## AIM OF THE EXERCISE
Pull each line containing "available" out of the listing below.

== DATA SHOWN ==

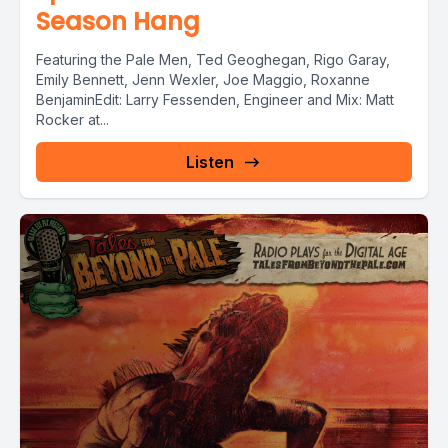
Season Hang
Featuring the Pale Men, Ted Geoghegan, Rigo Garay,
Emily Bennett, Jenn Wexler, Joe Maggio, Roxanne
BenjaminEdit: Larry Fessenden, Engineer and Mix: Matt
Rocker at...
Listen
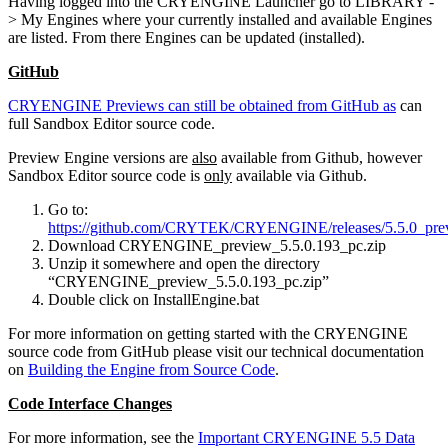
Having logged into the CRYENGINE Launcher go to LIBRARY -
> My Engines where your currently installed and available Engines
are listed. From there Engines can be updated (installed).
GitHub
CRYENGINE Previews can still be obtained from GitHub as
can
full Sandbox Editor source code.
Preview Engine versions are
also
available from Github, however
Sandbox Editor source code is
only
available via Github.
Go to:
https://github.com/CRYTEK/CRYENGINE/releases/5.5.0_pre
Download CRYENGINE_preview_5.5.0.193_pc.zip
Unzip it somewhere and open the directory
“CRYENGINE_preview_5.5.0.193_pc.zip”
Double click on InstallEngine.bat
For more information on getting started with the CRYENGINE
source code from GitHub please visit our technical documentation
on
Building the Engine from Source Code
.
Code Interface Changes
For more information, see the
Important CRYENGINE 5.5 Data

===

## RESPONSE
> My Engines where your currently installed and available Engines
available from Github, however
available via Github.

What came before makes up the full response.